Die in allen fünf Departements der Region vorhandenen Bastiden sind der letzte Ausdruck der gewaltigen ländlichen und städtischen Entwicklung des mittelalterlichen Europas.
Es gab während des 13. und 14. Jahrhunderts mehrere Gründe für ihren Bau:
- ein bedeutendes Bevölkerungswachstum,
- den Willen der Gründer, eine versprengte Bevölkerung zu sammeln,
- eine Übereinstimmung von sehr unterschiedlichen wirtschaftlichen, finanziellen, politischen oder militärischen Interessen mit den Interessen der Gründungsautorität.
In dieser sehr von Rivalitäten geprägten Zeit werden die Bastiden je nach ihrer Lage von den Grafen von Toulouse, den Herzogen der Aquitaine, den Königen von Frankreich oder von England erbaut.

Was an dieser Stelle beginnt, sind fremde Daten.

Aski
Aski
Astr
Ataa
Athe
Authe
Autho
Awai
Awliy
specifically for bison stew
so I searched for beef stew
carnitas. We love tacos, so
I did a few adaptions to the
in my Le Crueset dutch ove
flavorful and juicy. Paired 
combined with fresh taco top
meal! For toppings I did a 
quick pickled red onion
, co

Die meisten Städte und Dörfer des Mittelalters sind im Laufe von Jahrhunderten entstanden, die Bastiden dagegen entstanden oft in einem einzigen Schritt, nach orthogonalem Plan mit rechtwinklig verlaufenden Straßen.

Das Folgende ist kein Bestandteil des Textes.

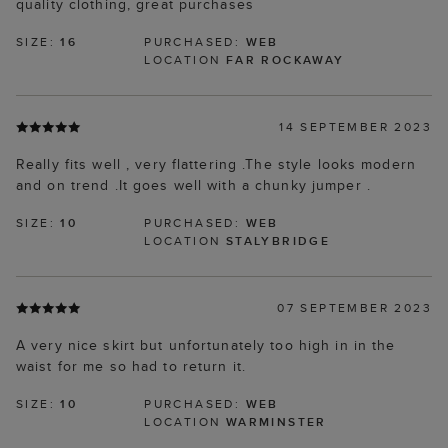
quality clothing, great purchases
SIZE:
16
PURCHASED:
WEB
LOCATION
FAR ROCKAWAY
14 SEPTEMBER 2023
Really fits well , very flattering .The style looks modern
and on trend .It goes well with a chunky jumper .
SIZE:
10
PURCHASED:
WEB
LOCATION
STALYBRIDGE
07 SEPTEMBER 2023
A very nice skirt but unfortunately too high in in the
waist for me so had to return it.
SIZE:
10
PURCHASED:
WEB
LOCATION
WARMINSTER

Im Gegensatz zu den Städten des ersten Teils des Mittelalters, die um ihre Kirche herum gebaut wurden, sind die Bastiden um einen zentralen Platz organisiert. Dieser ist gleichzeitig ein Ort für den Handel – Jahr- und Wochenmärkte finden hier statt -, die Bürger und die Gemeinde – Seneschall oder Gouverneur haben hier ihre Häuser. Die Kirche nimmt oft eine Ecke des Platzes ein.

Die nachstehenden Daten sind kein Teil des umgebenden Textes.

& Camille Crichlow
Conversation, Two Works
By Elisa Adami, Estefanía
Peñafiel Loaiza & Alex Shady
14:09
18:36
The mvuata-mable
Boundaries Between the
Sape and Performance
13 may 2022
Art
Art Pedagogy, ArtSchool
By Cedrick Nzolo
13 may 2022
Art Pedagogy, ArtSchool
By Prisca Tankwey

Siebenhundert Jahre später sind die Bastiden der Aquitaine immer noch Orte voller Leben. Veranstaltungen, Feste, Jahrmärkte oder nächtliche Wochenmärkte richten sich unter den Arkaden und auf dem Platz ein. Man trifft sich, um Produkte der Gegend einzukaufen, Freunde zu treffen und die stets festliche und freundschaftliche Atmosphäre zu genießen.